Frequently asked questions on fuel efficiency
You can use energy more wisely if you remember CAMS – Combine trips, Accelerate smoothly, Maintain your vehicle, and Slow down.
What’s the single best thing I can do to save gasoline?
Combine trips. Plan well and be sensible about how much you drive. Conserve by avoiding unnecessary trips, combining errands, and carpooling.
When I am behind the wheel, how can I get more miles per gallon?
Accelerate smoothly. Jackrabbit starts consume twice the fuel as gradual starts. Also, pace your driving. Staying at a constant speed is better than continuously speeding up and slowing down. Slow down. The faster you drive, the more gasoline your car uses. Driving at 65 miles per hour instead of 55 miles per hour reduces fuel economy by about two miles per gallon.

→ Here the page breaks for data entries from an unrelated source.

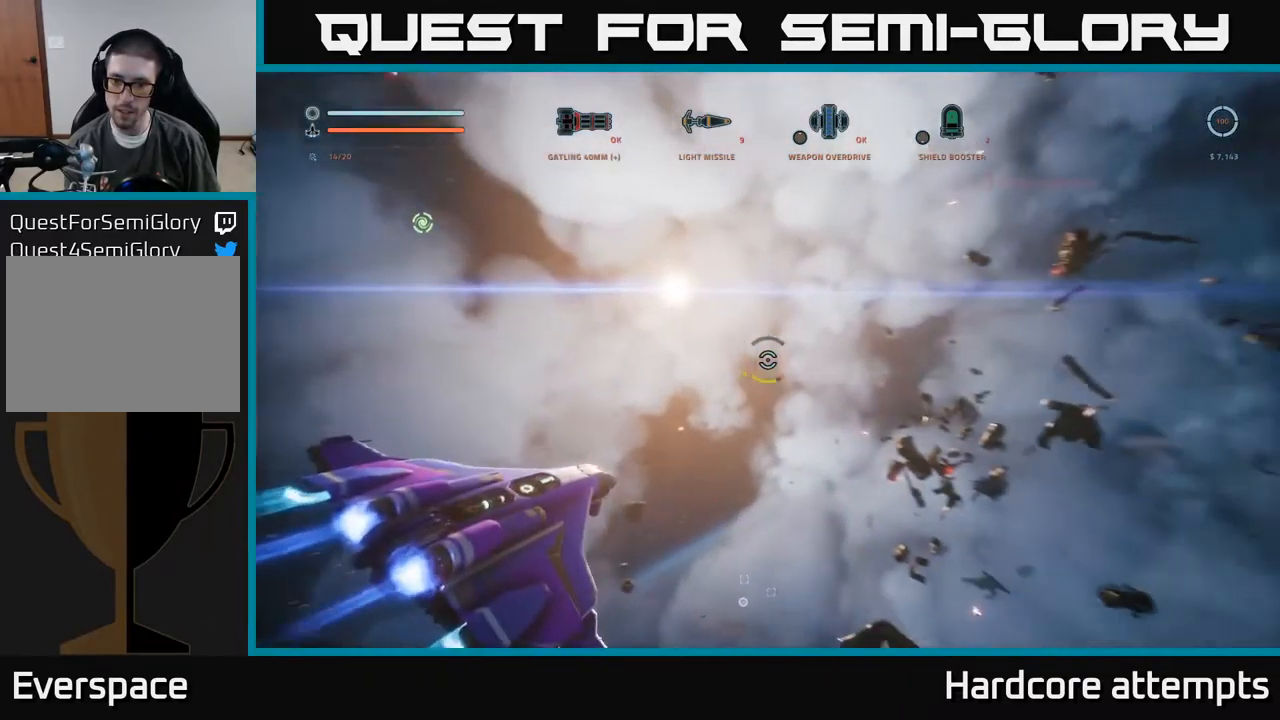
{"dt_ms": 500, "buttons": [], "left_stick": "left", "right_stick": "center", "events": [[316, "X", "up"]]}
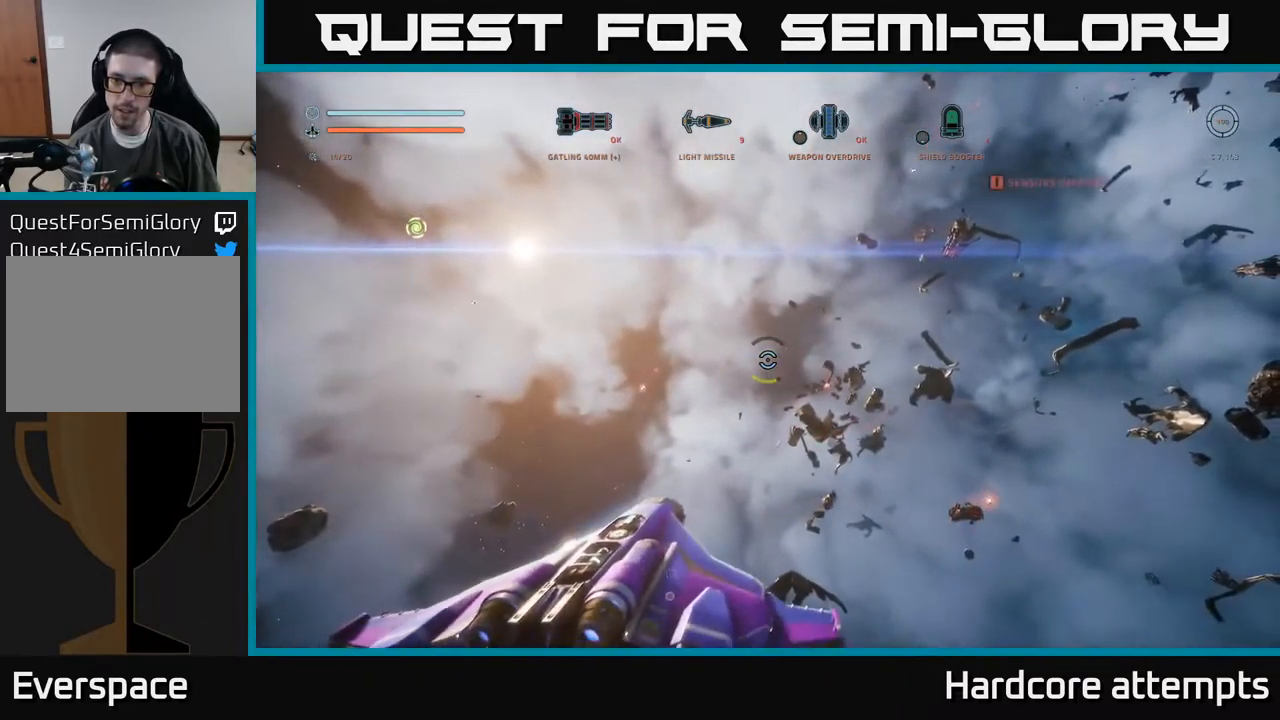
{"dt_ms": 500, "buttons": ["L3"], "left_stick": "left", "right_stick": "up-right", "events": [[166, "right_stick", "up"], [250, "L3", "down"], [250, "right_stick", "up-right"]]}
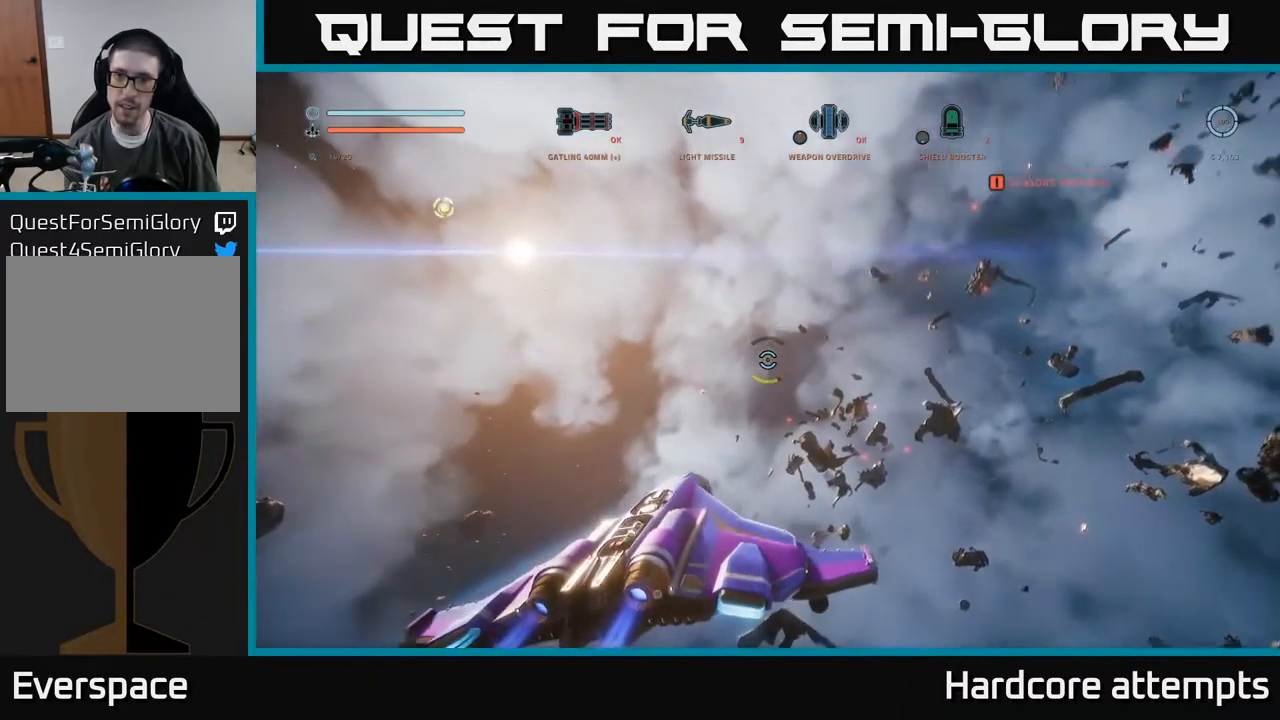
{"dt_ms": 500, "buttons": [], "left_stick": "up-left", "right_stick": "up", "events": [[66, "L3", "up"], [216, "right_stick", "up"], [400, "left_stick", "up-left"]]}
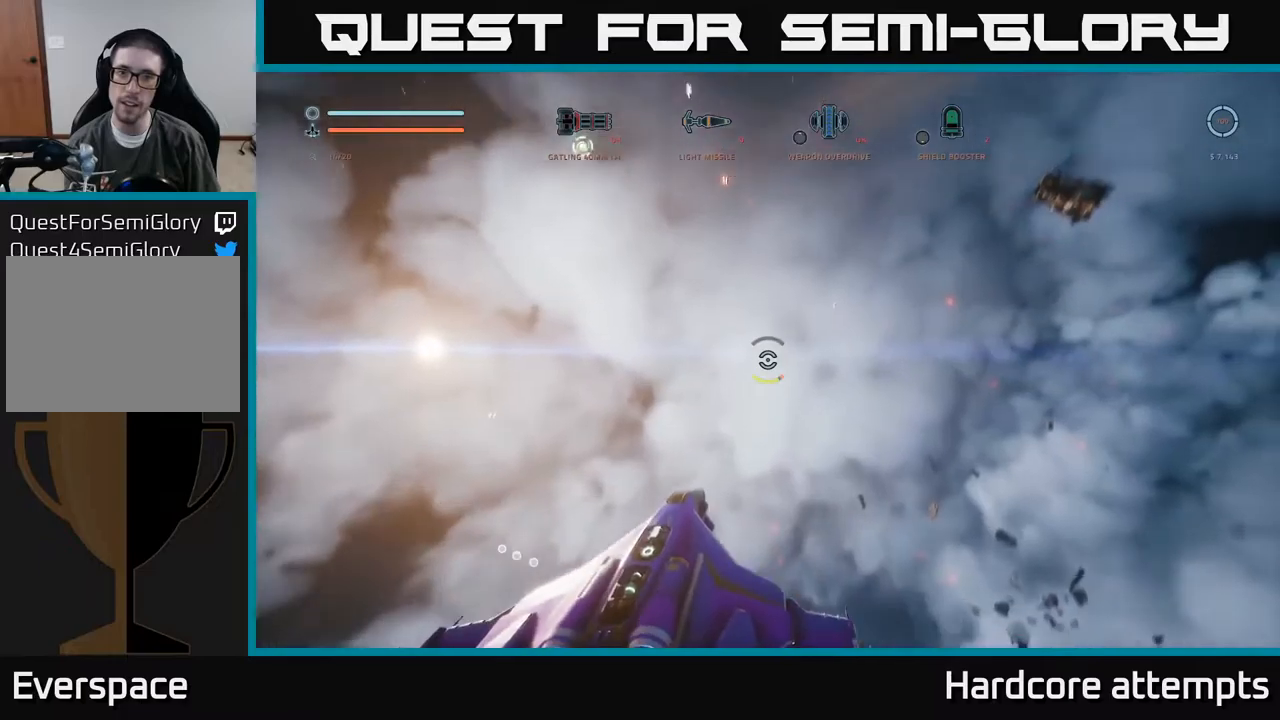
{"dt_ms": 500, "buttons": [], "left_stick": "center", "right_stick": "down", "events": [[17, "right_stick", "center"], [150, "left_stick", "up"], [250, "left_stick", "center"], [433, "right_stick", "down"]]}
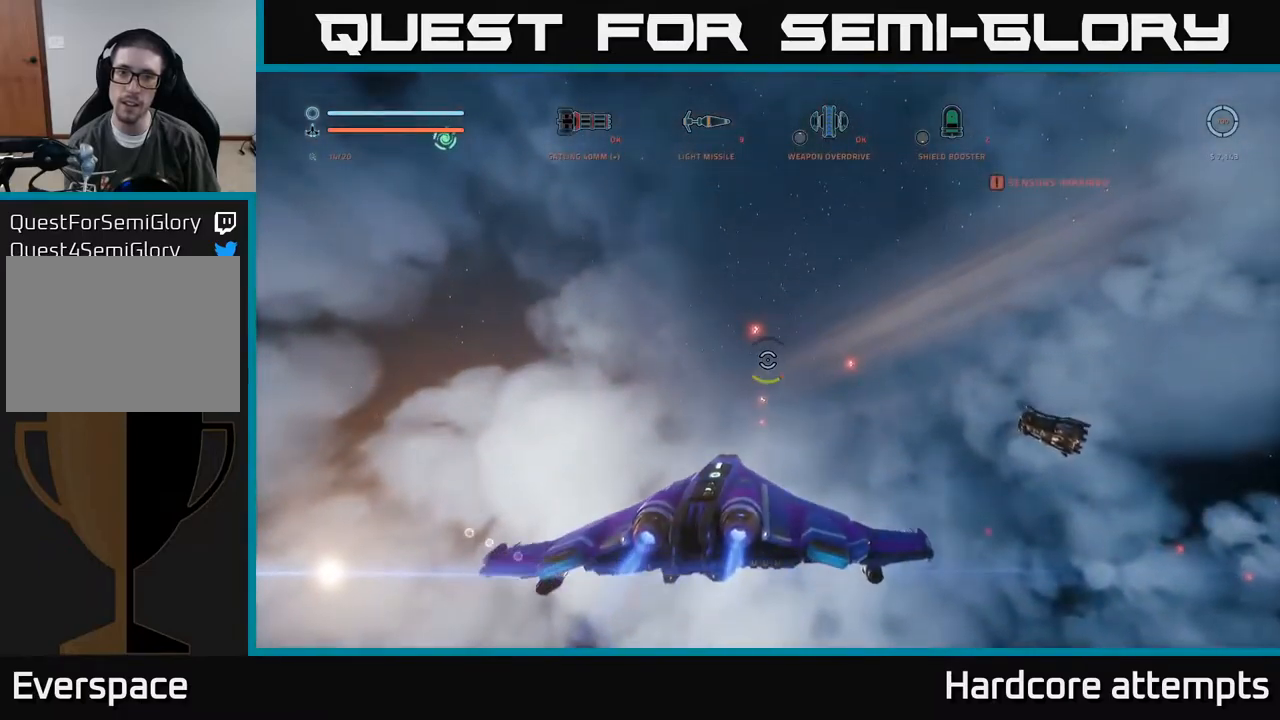
{"dt_ms": 500, "buttons": [], "left_stick": "up-right", "right_stick": "down", "events": [[167, "left_stick", "up"], [400, "left_stick", "up-right"]]}
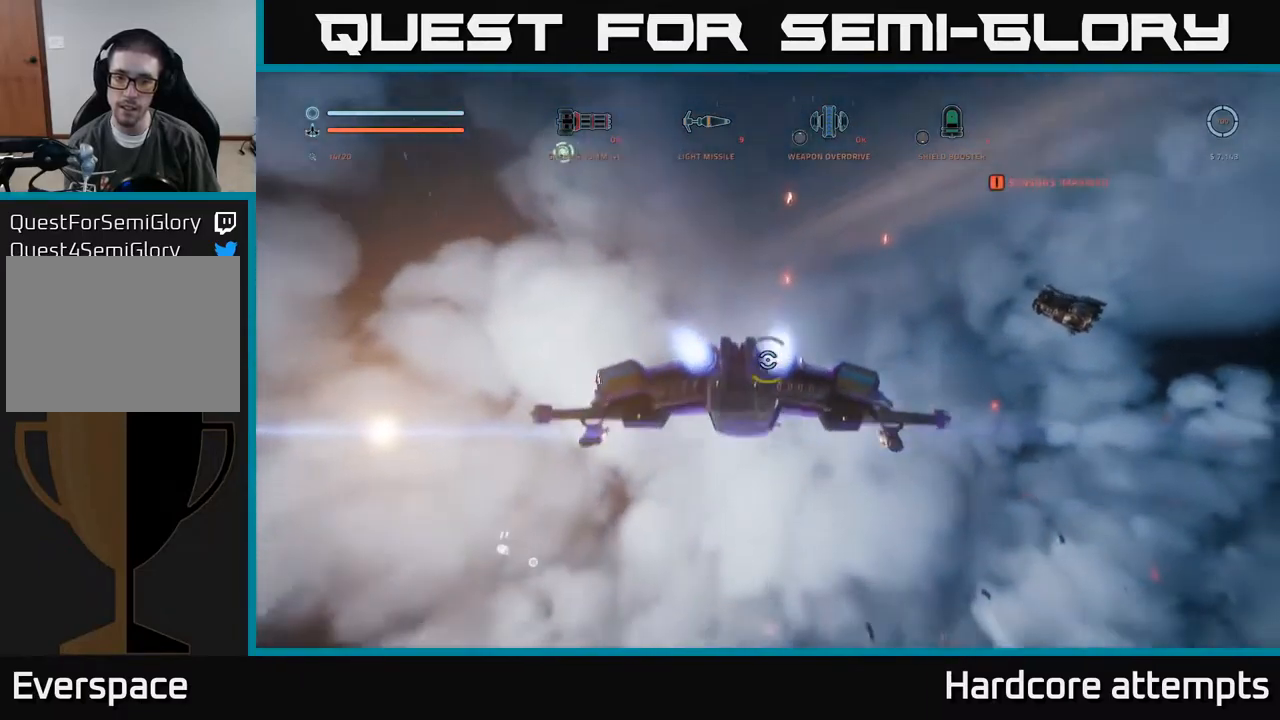
{"dt_ms": 500, "buttons": [], "left_stick": "up", "right_stick": "down", "events": [[33, "right_stick", "center"], [217, "left_stick", "up"], [417, "right_stick", "down"]]}
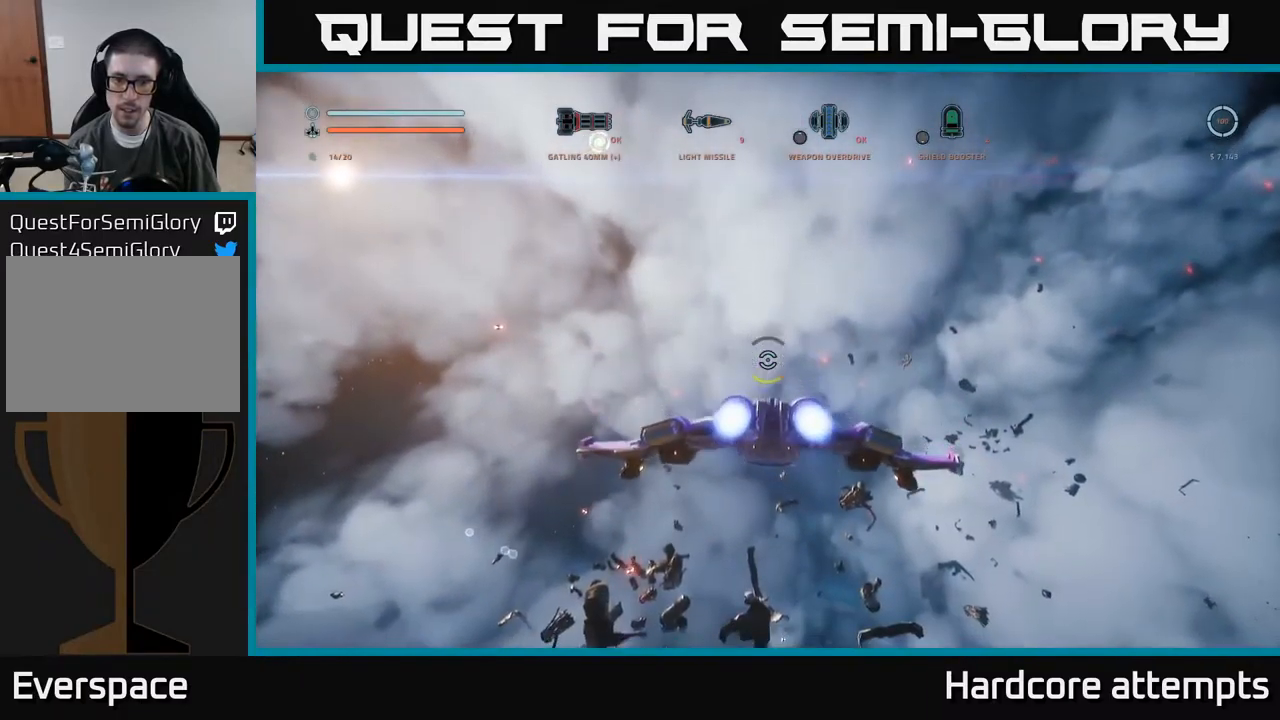
{"dt_ms": 500, "buttons": ["X", "L1"], "left_stick": "up", "right_stick": "down", "events": [[33, "L1", "down"], [117, "right_stick", "center"], [317, "right_stick", "down"], [367, "X", "down"]]}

Besides changing driving habits, what can I do to improve vehicle fuel efficiency?
Maintain your vehicle. Have your car tuned regularly and keep tires properly inflated. An engine tune-up can improve car fuel economy by an average of one mile per gallon; under-inflated tires can reduce it by that amount. Also, less use of your air conditioner can improve fuel economy by as much as two miles per gallon.
Does it make a difference what car I drive?
More fuel-efficient vehicles can save gasoline. A highly fuel-efficient vehicle could potentially cut gasoline use in half or more. How much depends on the vehicle and driving habits and needs. If a less fuel-efficient car requires 20 gallons of gasoline a week compared with 10 gallons for a highly fuel-efficient vehicle, more than 500 gallons of gasoline could be saved annually.
What about ethanol?
Ethanol, which is often blended in gasoline, contains less energy per gallon than gasoline. However, a 10-percent or less ethanol blend would have only a slight impact on fuel efficiency. According to U.S. Department of Energy and U.S. Environmental Protection Agency fuel economy guidelines, E-85 (85 percent ethanol/15 percent gasoline blend) may reduce fuel efficiency by 26 percent.
Can I avoid fuel evaporation and loss by keeping my tank almost full?
It shouldn't be a concern. Technical changes to vehicle fuel systems have virtually eliminated fuel evaporation losses.
Does it help to fill up in the morning when fuel is cool?
Very little. While it’s true that gasoline expands as it gets hotter (reducing the energy content in a given volume), the expansion is only about one percent for every 15 degrees F. Moreover, storage tanks at gasoline stations are buried several feet underground, helping to insulate fuel and keep temperature relatively constant. The benefits, if any, of filling up in the morning versus the evening would be hard to notice.